1.介绍
ARM® NEON™ 技术是适用于 ARM Cortex™-A 系列处理器的 SIMD(单指令多数据)架构扩展。 它可以使多媒体和信号处理算法提速,例如视频编码/解码、2D/3D 图形、游戏、音频和语音处理以及图像处理等。 Ne10的问世,出现许多使用NEON 并显著改善用户体验的多媒体应用程序。 有些应用程序开发人员可能不熟悉 NEON 汇编代码,因此 Ne10 库的创建可使开发人员从 ARMv7/NEON 中获得最大效益,而不必使用繁琐的汇编代码。
Ne10 库提供一组最为常用并且极为优化的函数。 这组函数最初于 2012 年 3 月发布。 库中的初始功能集着重于矩阵/矢量代数以及信号处理。 Ne10 将持续改进,以包含图像处理等多领域内的更多高计算量任务。
2.源码获取
Ne10的源码公开在github上面,其网站地址:https://github.com/projectNe10/Ne10 。
3.环境
3.1硬件环境
您需要准备ARM Cortex-A/R系列开发平台。如果没有硬件开发平台,也可使用仿真环境,如Google的Android Emulator。我现在使用的硬件开发板环境是arm-A53的平台,交叉编译平台ubuntu 16.04.
3.2软件环境
- 工具链:aarch64-linux-gnu-
- CMake (http://www.cmake.org/):跨平台的开源构建系统
4.编译和使用Ne0库
4.1编译Ne10
通过第2部分,获取源码后,进入源码目录,进行如下操作:
- 修改CMakeLists.txt.有二处修改,修改如下:
1. option(NE10_BUILD_UNIT_TEST "Build NE10 unit test" ON) //原先为OFF
2. option(NE10_PERFORMANCE_TEST "Run performance test" ON)//原先为OFF
此处打开,源码中的测试程序和选择performance-test。关于smoke testing,regression testing, performancetesting的区别如下:
- Conformance testing (also called smoke testing), to check if the library works correctly.
+ + + +
从上文介绍 Ne10 库编译与使用的文章最后一句之后接着续写。

● 数据摘录
+ + + +
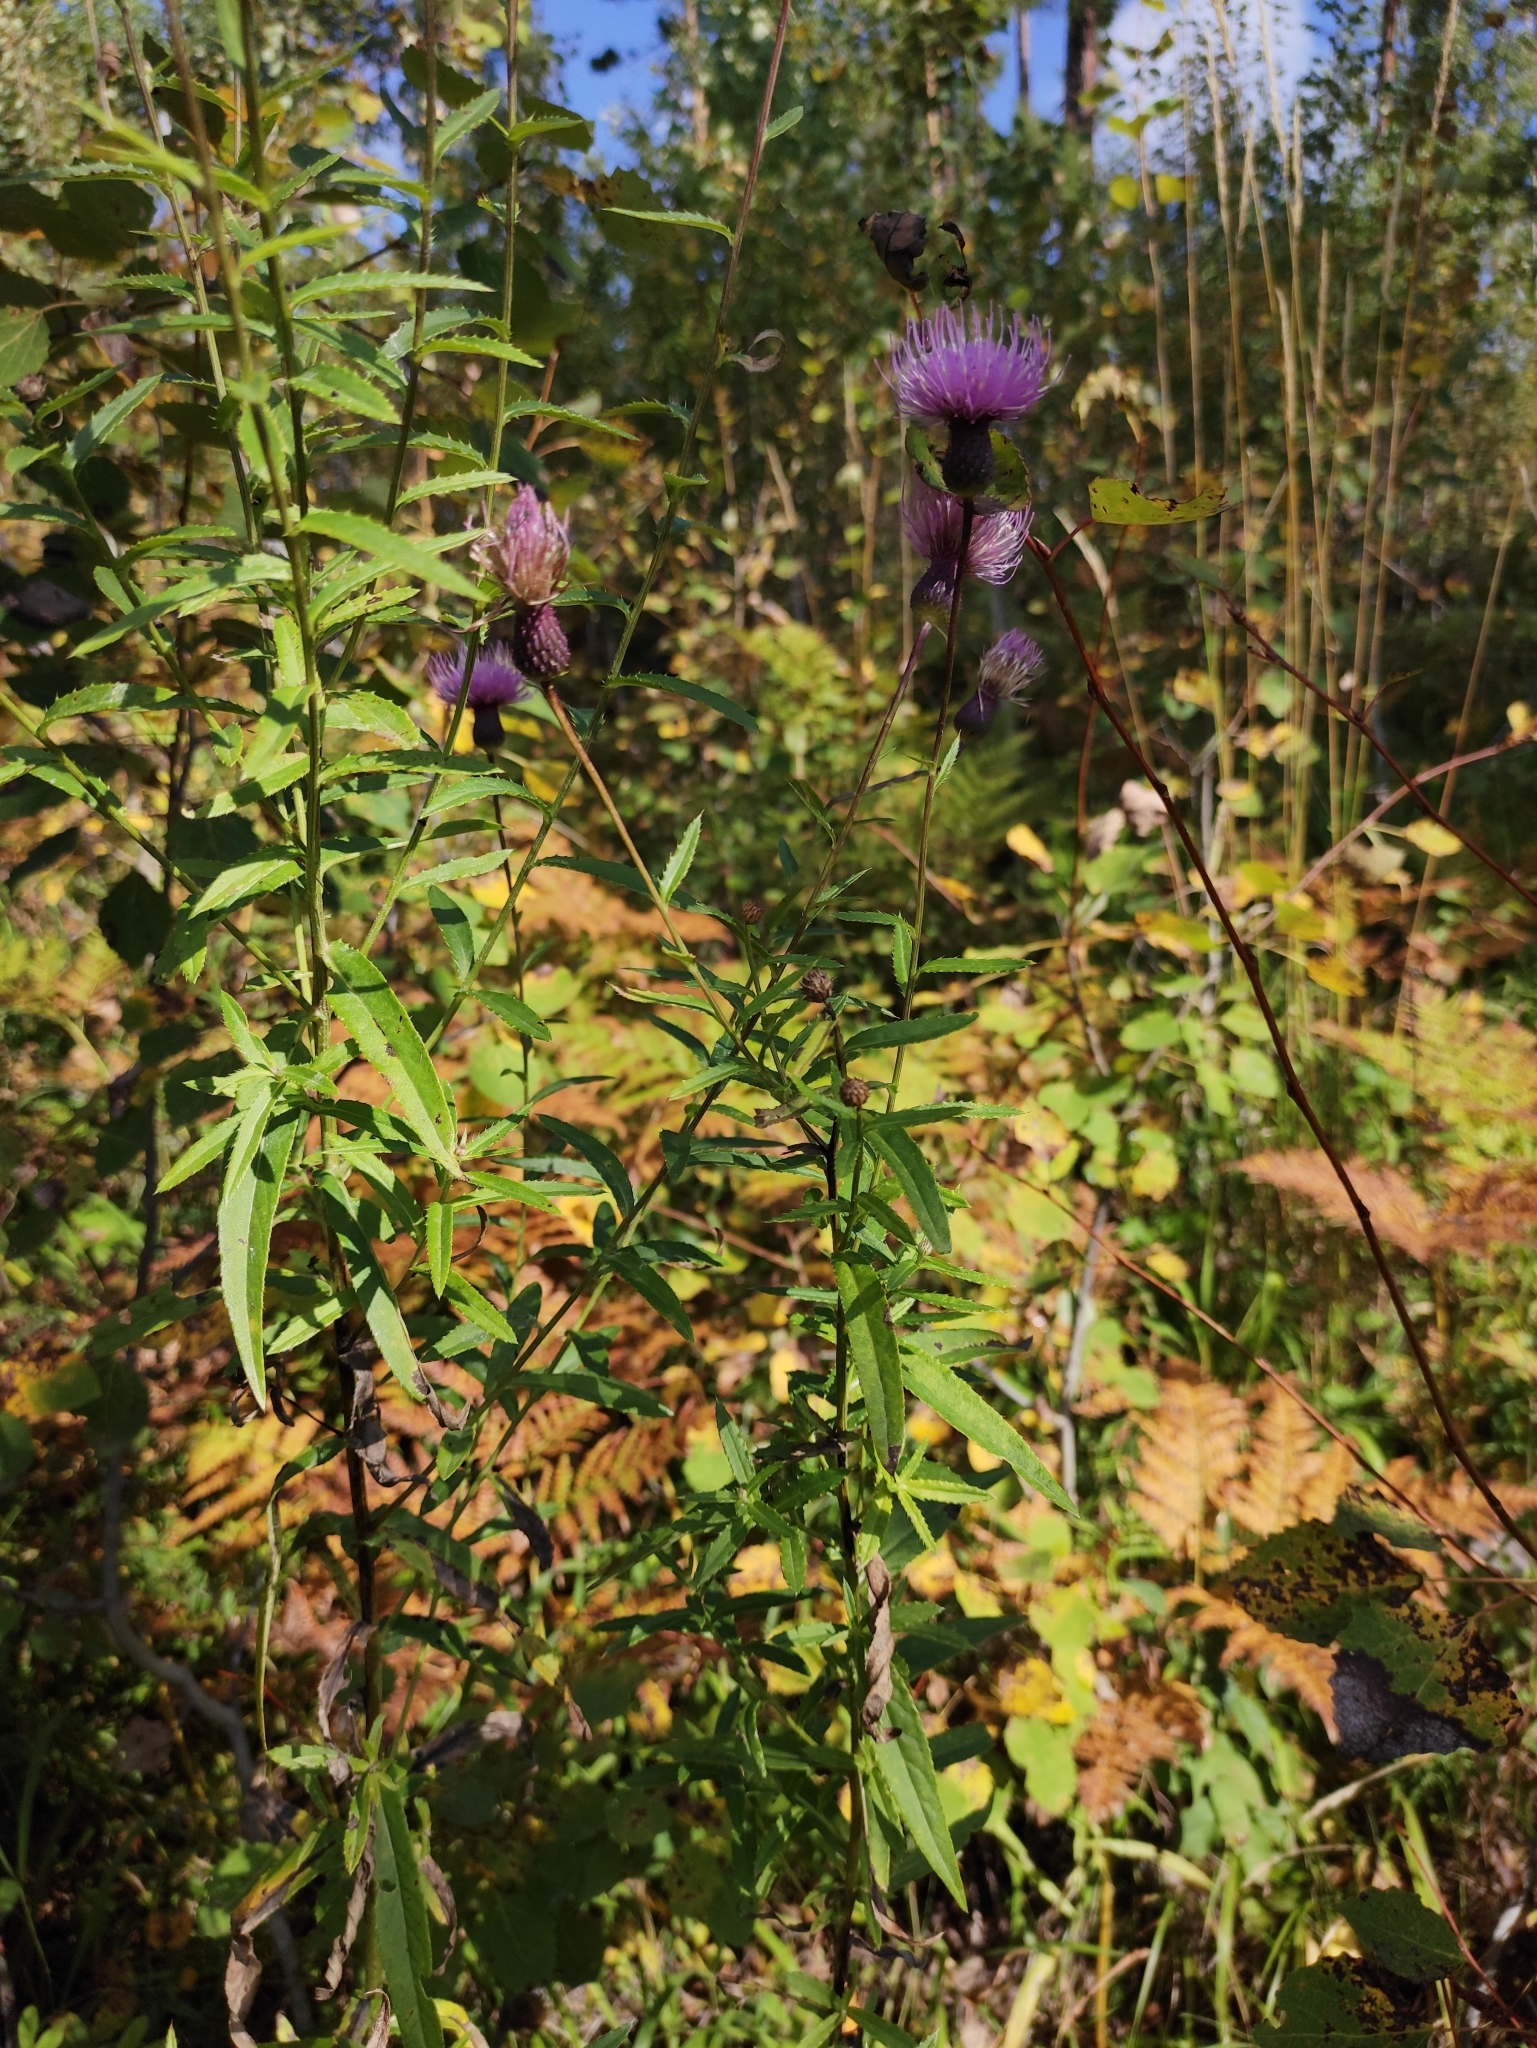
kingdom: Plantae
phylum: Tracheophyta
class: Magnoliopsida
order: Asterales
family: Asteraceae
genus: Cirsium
+ + + +
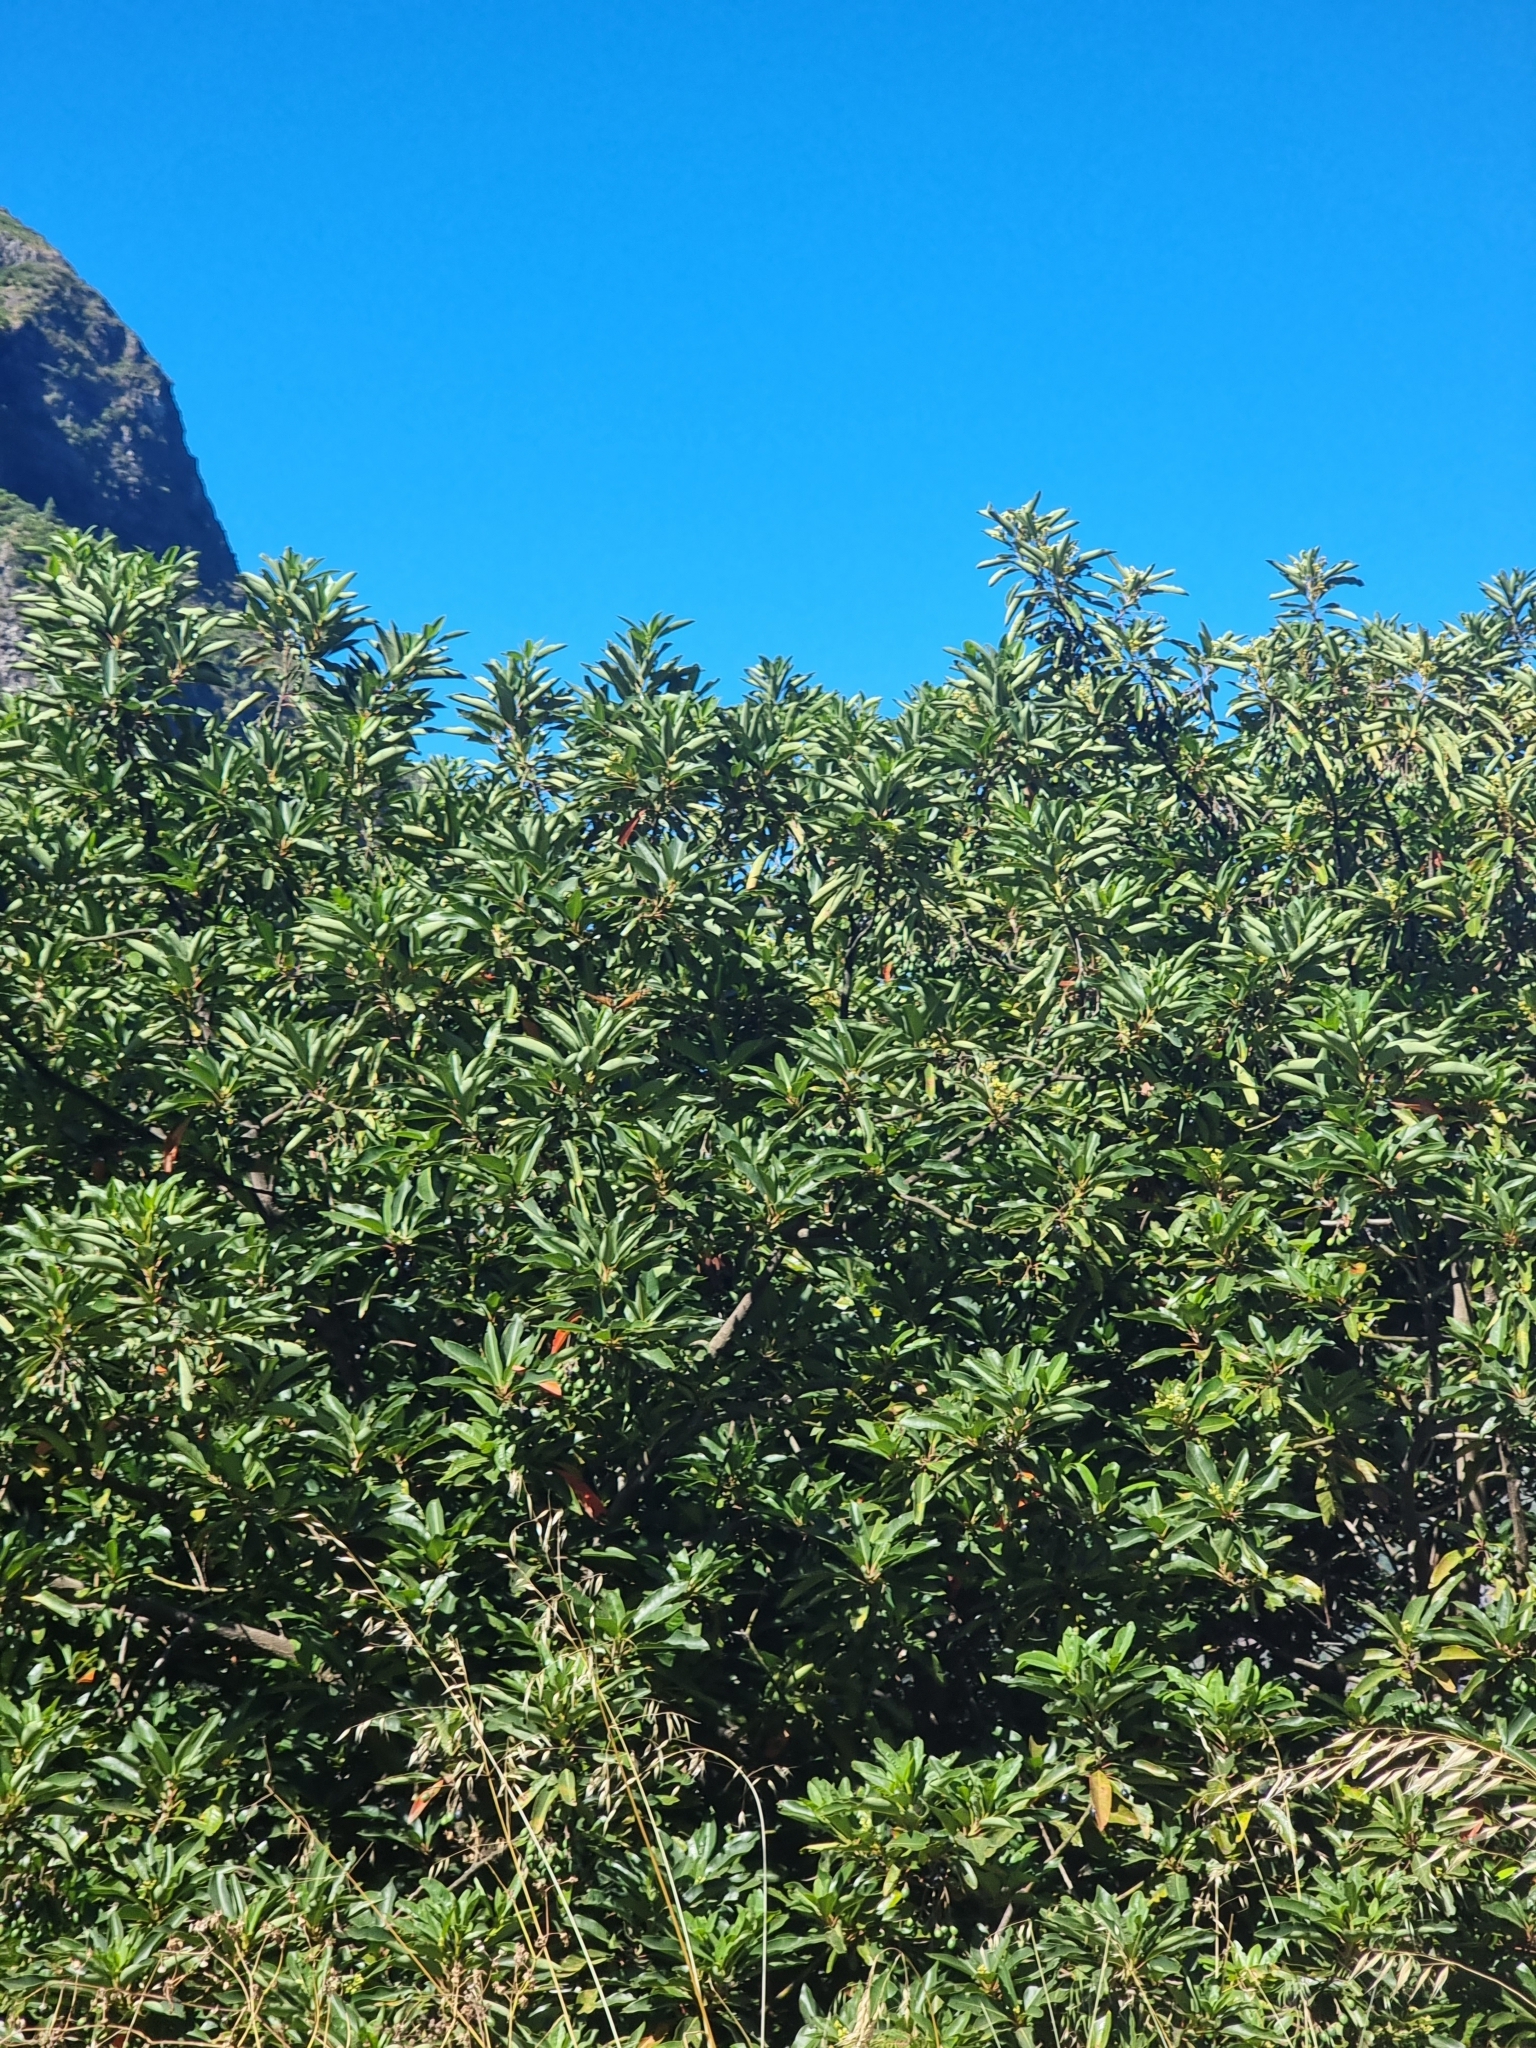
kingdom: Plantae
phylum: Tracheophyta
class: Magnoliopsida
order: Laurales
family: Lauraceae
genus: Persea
+ + + +
● 结果如下
- Regression testing, which is similar to conformance testing but is aimed more specifically at testing whether the library still operates correctly after a change.
- Performance testing, which gives an indication of how quickly the library performs certain tasks.
2.修改GNUlinux_config.cmake
if(NOT DEFINED ENV{NE10_LINUX_TARGET_ARCH})
set(NE10_LINUX_TARGET_ARCH "aarch64")
else()
//直接将此处设置为,aarch64
3.编译
mkdir build
cd build
cmake -DCMAKE_TOOLCHAIN_FILE=../GNUlinux_config.cmake ../
make -j8
此处是静态的编译方式,可以看到在build/modules/下面生成libNE10.
ccion@ubuntu:~/Ne10/build/modules$ ls
CMakeFiles cmake_install.cmake libNE10.a Makefile
4.2使用和结果分析
通过上面的步骤可以看到,在build目录下面生成了test文件,有二个应用程序,这里在我的开发板平台上面执行FFT的执行程序-NE10-dsp_unit_test_static_performanc。其重要部分源码如下:
#include <stdio.h>
#include <stdlib.h>
#include <math.h>
#include <string.h>
#include "NE10_dsp.h"
#include "NE10_macros.h"
#include "seatest.h"
#include "unit_test_common.h"
void test_fft_c2c_1d_float32_performance()
{
ne10_int32_t i = 0;
ne10_int32_t fftSize = 0;
ne10_int32_t flag_result = NE10_OK;
ne10_int32_t test_loop = 0;
fprintf (stdout, "----------%30s start\n", __FUNCTION__);
fprintf (stdout, "%25s%20s%20s%20s%20s\n", "FFT Length", "C Time (micro-s)", "NEON Time (micro-s)", "Time Savings", "Performance Ratio");
for (fftSize = MIN_LENGTH_SAMPLES_CPX; fftSize <= TEST_LENGTH_SAMPLES; fftSize *= 2)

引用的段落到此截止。